Sonya Chapper adds that driving when you are tired isn't something that you're explicitly warned about when you begin a new job. "When I became a financial adviser, I had no idea that I'd be out on the road so much. But, like an increasing number of professionals in a competitive climate, I am expected to visit the client rather than asking them to visit me, and I am expected to do this whenever it suits them. As a result, I very often find myself driving to two or three customers' homes in the evening in addition to working a 9-5 day. I was made to feel by my company that I should have known this would happen, and so I have never told them how I sometimes have to keep all the windows open, the stereo blaring and have several cigarettes to keep myself awake on the way home."

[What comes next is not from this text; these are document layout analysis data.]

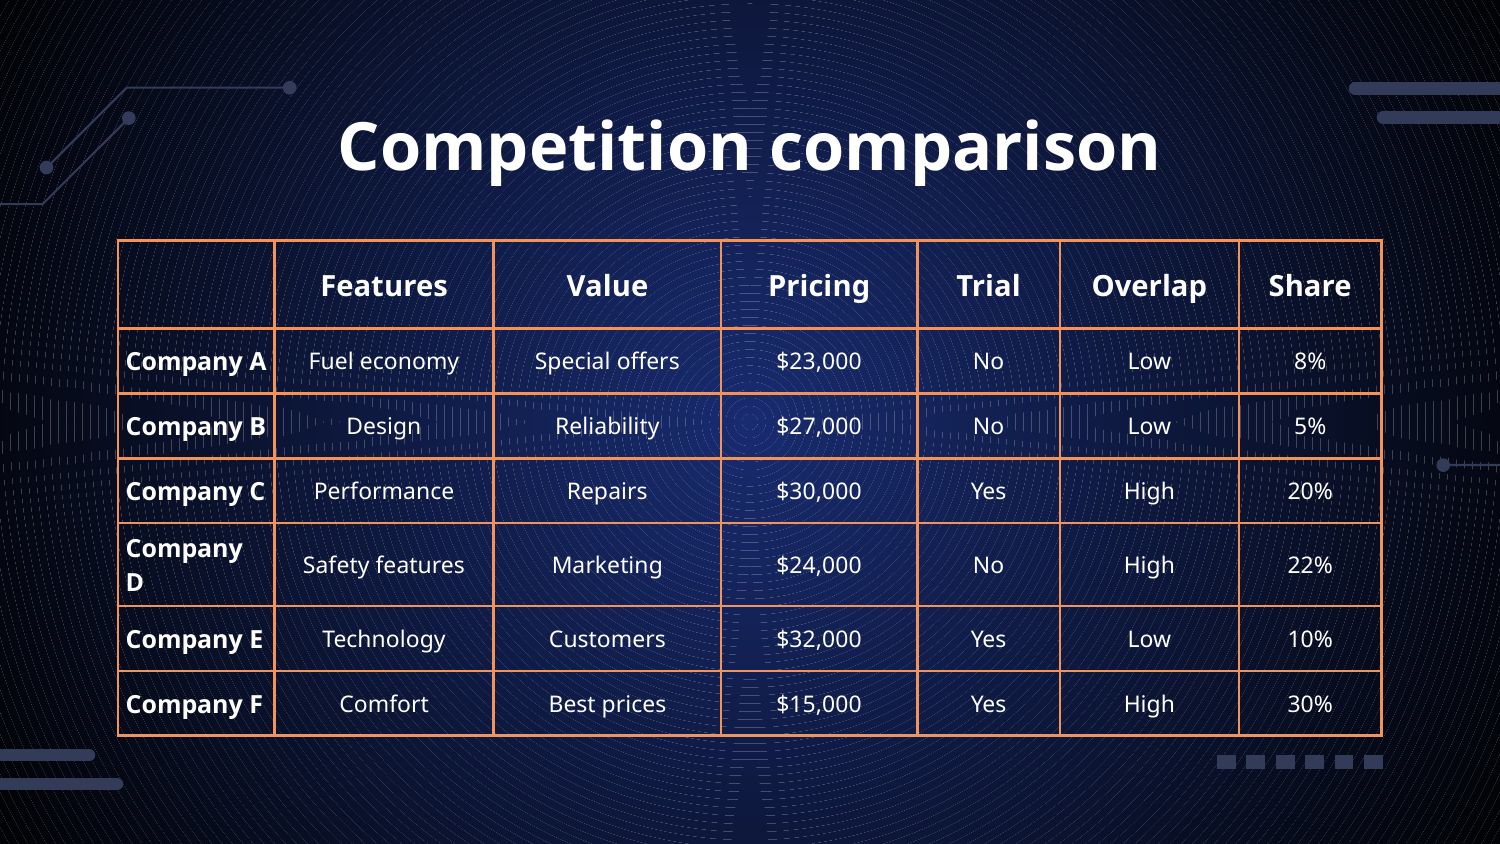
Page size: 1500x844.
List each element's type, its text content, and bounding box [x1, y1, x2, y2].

table_cell Repairs [495, 460, 720, 522]
table_cell Low [1061, 330, 1238, 392]
table_cell 5% [1240, 395, 1380, 457]
table_cell $32,000 [722, 607, 916, 670]
table_cell Reliability [495, 395, 720, 457]
table_header [119, 242, 273, 327]
table_cell $30,000 [722, 460, 916, 522]
table_cell 8% [1240, 330, 1380, 392]
table_cell $27,000 [722, 395, 916, 457]
table_cell Technology [276, 607, 492, 670]
table_cell High [1061, 672, 1238, 734]
table_cell Company F [119, 672, 273, 734]
table_cell Design [276, 395, 492, 457]
table_header Share [1240, 242, 1380, 327]
table_cell Safety features [276, 524, 492, 605]
table_cell Best prices [495, 672, 720, 734]
table_header Value [495, 242, 720, 327]
table_cell $23,000 [722, 330, 916, 392]
table_cell 22% [1240, 524, 1380, 605]
table_header Pricing [722, 242, 916, 327]
table_cell Special offers [495, 330, 720, 392]
table_cell Performance [276, 460, 492, 522]
table_cell 10% [1240, 607, 1380, 670]
table_header Features [276, 242, 492, 327]
table_cell Customers [495, 607, 720, 670]
table_cell $15,000 [722, 672, 916, 734]
table_cell Comfort [276, 672, 492, 734]
table_cell No [919, 395, 1059, 457]
table_cell Company A [119, 330, 273, 392]
title Competition comparison [149, 88, 1351, 183]
table_cell Yes [919, 607, 1059, 670]
table_cell Company B [119, 395, 273, 457]
table_cell Company D [119, 524, 273, 605]
table_cell Low [1061, 395, 1238, 457]
table_header Overlap [1061, 242, 1238, 327]
table_cell Fuel economy [276, 330, 492, 392]
table_cell Yes [919, 672, 1059, 734]
table_header Trial [919, 242, 1059, 327]
table_cell Marketing [495, 524, 720, 605]
table_cell Low [1061, 607, 1238, 670]
table_cell Company E [119, 607, 273, 670]
table_cell $24,000 [722, 524, 916, 605]
table_cell 20% [1240, 460, 1380, 522]
table_cell No [919, 330, 1059, 392]
table_cell High [1061, 524, 1238, 605]
table_cell Yes [919, 460, 1059, 522]
table_cell High [1061, 460, 1238, 522]
table_cell 30% [1240, 672, 1380, 734]
table_cell Company C [119, 460, 273, 522]
table_cell No [919, 524, 1059, 605]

This comes as little surprise to Rospa which, earlier this year, found that a third of people driving for work said their employers were not concerned about long hours. One-fifth said they felt stressed to the point that it affected their driving, and only 14 per cent had been given driver training by their firm.

"I worked for eight months as a motorbike courier to supplement my income when I became a graduate recruit," says the engineer Jake Robson. "I was so exhausted when I was driving that it amazes me I'm still alive. But my boss didn't care two hoots. `Just think of the satisfaction when you finally roll into bed,' he'd laugh."

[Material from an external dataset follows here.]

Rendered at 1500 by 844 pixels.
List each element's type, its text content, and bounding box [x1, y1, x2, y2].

But not everyone is so cynical. "Increasing numbers of organisations are treating occupational road risk as a health and safety issue," claims a spokesperson for Bayer pharmaceuticals group, one of the companies backing Rospa's campaign. Kellogg, the Confederation of British Industry and some county councils are among others. "During the last three years, around half of our 3,000-strong workforce have received training on road safety," claims the spokesperson. Driving is probably the most dangerous activity that any of their staff do, stresses the company, and the training paid for itself within 12 months.

At BT, the cost of accidents is estimated at pounds 27m a year. "We have in excess of 100,000 vehicles with some drivers spending up to 35 hours a week on the road, so safety is fundamental," says a BT spokesperson.

Roger Vincent believes that recent awareness of the dangers of "car offices" has helped form these attitudes. "Organisations used to think nothing of encouraging employees to receive and send faxes or chat on their mobile phone while they were speeding up the M1.

"But since cases such as that of the Times reporter, Kate Alderson - who died when she pulled out into the path of a car while talking on the telephone - more and more companies realise how deadly that can be."